Reproduce every line of the listing below, keeping each character unchanged.

> _Rows_
[start]
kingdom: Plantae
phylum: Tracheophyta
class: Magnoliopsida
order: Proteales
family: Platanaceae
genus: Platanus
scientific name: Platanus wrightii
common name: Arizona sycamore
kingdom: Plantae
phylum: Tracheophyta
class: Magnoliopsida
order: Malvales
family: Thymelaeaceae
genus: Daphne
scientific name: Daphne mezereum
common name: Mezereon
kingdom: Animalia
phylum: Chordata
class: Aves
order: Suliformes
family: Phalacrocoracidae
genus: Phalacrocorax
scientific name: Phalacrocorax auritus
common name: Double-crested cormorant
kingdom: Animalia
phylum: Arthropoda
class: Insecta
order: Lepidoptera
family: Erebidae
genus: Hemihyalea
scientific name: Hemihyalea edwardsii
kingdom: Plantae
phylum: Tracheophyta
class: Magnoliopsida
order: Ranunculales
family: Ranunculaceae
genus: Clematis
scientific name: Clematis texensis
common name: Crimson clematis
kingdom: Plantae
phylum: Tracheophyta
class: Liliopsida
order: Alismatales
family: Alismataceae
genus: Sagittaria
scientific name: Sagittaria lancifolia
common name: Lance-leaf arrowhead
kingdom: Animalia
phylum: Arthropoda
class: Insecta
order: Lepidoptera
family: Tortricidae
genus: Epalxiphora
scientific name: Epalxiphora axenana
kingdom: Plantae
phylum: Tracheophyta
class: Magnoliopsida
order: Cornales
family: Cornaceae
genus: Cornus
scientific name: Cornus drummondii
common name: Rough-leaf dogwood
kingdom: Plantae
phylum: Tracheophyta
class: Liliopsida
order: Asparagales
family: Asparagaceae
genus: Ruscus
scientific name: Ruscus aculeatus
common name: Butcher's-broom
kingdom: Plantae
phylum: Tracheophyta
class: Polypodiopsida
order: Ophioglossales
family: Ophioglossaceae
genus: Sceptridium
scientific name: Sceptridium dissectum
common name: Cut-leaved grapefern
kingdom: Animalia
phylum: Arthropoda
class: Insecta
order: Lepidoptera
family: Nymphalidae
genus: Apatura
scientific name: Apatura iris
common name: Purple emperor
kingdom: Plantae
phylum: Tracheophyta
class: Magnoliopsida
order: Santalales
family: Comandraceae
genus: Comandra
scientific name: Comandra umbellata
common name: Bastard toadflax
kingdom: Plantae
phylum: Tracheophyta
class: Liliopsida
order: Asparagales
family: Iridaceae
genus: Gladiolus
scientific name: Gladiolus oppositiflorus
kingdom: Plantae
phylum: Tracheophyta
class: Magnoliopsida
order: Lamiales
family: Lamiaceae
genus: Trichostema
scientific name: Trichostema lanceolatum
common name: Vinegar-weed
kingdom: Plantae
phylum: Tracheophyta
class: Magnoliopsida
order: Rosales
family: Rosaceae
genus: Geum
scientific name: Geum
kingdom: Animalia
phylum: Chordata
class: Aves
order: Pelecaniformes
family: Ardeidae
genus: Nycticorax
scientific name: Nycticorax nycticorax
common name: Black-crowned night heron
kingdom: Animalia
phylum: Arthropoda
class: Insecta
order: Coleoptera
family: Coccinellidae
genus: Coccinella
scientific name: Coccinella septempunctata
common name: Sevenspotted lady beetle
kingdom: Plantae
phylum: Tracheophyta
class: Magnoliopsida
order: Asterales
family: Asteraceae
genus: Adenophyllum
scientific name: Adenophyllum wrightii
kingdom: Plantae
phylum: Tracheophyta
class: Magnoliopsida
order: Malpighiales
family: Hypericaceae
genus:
[end]
> _Written answer_
kingdom: Plantae
phylum: Tracheophyta
class: Magnoliopsida
order: Proteales
family: Platanaceae
genus: Platanus
scientific name: Platanus wrightii
common name: Arizona sycamore
kingdom: Plantae
phylum: Tracheophyta
class: Magnoliopsida
order: Malvales
family: Thymelaeaceae
genus: Daphne
scientific name: Daphne mezereum
common name: Mezereon
kingdom: Animalia
phylum: Chordata
class: Aves
order: Suliformes
family: Phalacrocoracidae
genus: Phalacrocorax
scientific name: Phalacrocorax auritus
common name: Double-crested cormorant
kingdom: Animalia
phylum: Arthropoda
class: Insecta
order: Lepidoptera
family: Erebidae
genus: Hemihyalea
scientific name: Hemihyalea edwardsii
kingdom: Plantae
phylum: Tracheophyta
class: Magnoliopsida
order: Ranunculales
family: Ranunculaceae
genus: Clematis
scientific name: Clematis texensis
common name: Crimson clematis
kingdom: Plantae
phylum: Tracheophyta
class: Liliopsida
order: Alismatales
family: Alismataceae
genus: Sagittaria
scientific name: Sagittaria lancifolia
common name: Lance-leaf arrowhead
kingdom: Animalia
phylum: Arthropoda
class: Insecta
order: Lepidoptera
family: Tortricidae
genus: Epalxiphora
scientific name: Epalxiphora axenana
kingdom: Plantae
phylum: Tracheophyta
class: Magnoliopsida
order: Cornales
family: Cornaceae
genus: Cornus
scientific name: Cornus drummondii
common name: Rough-leaf dogwood
kingdom: Plantae
phylum: Tracheophyta
class: Liliopsida
order: Asparagales
family: Asparagaceae
genus: Ruscus
scientific name: Ruscus aculeatus
common name: Butcher's-broom
kingdom: Plantae
phylum: Tracheophyta
class: Polypodiopsida
order: Ophioglossales
family: Ophioglossaceae
genus: Sceptridium
scientific name: Sceptridium dissectum
common name: Cut-leaved grapefern
kingdom: Animalia
phylum: Arthropoda
class: Insecta
order: Lepidoptera
family: Nymphalidae
genus: Apatura
scientific name: Apatura iris
common name: Purple emperor
kingdom: Plantae
phylum: Tracheophyta
class: Magnoliopsida
order: Santalales
family: Comandraceae
genus: Comandra
scientific name: Comandra umbellata
common name: Bastard toadflax
kingdom: Plantae
phylum: Tracheophyta
class: Liliopsida
order: Asparagales
family: Iridaceae
genus: Gladiolus
scientific name: Gladiolus oppositiflorus
kingdom: Plantae
phylum: Tracheophyta
class: Magnoliopsida
order: Lamiales
family: Lamiaceae
genus: Trichostema
scientific name: Trichostema lanceolatum
common name: Vinegar-weed
kingdom: Plantae
phylum: Tracheophyta
class: Magnoliopsida
order: Rosales
family: Rosaceae
genus: Geum
scientific name: Geum
kingdom: Animalia
phylum: Chordata
class: Aves
order: Pelecaniformes
family: Ardeidae
genus: Nycticorax
scientific name: Nycticorax nycticorax
common name: Black-crowned night heron
kingdom: Animalia
phylum: Arthropoda
class: Insecta
order: Coleoptera
family: Coccinellidae
genus: Coccinella
scientific name: Coccinella septempunctata
common name: Sevenspotted lady beetle
kingdom: Plantae
phylum: Tracheophyta
class: Magnoliopsida
order: Asterales
family: Asteraceae
genus: Adenophyllum
scientific name: Adenophyllum wrightii
kingdom: Plantae
phylum: Tracheophyta
class: Magnoliopsida
order: Malpighiales
family: Hypericaceae
genus:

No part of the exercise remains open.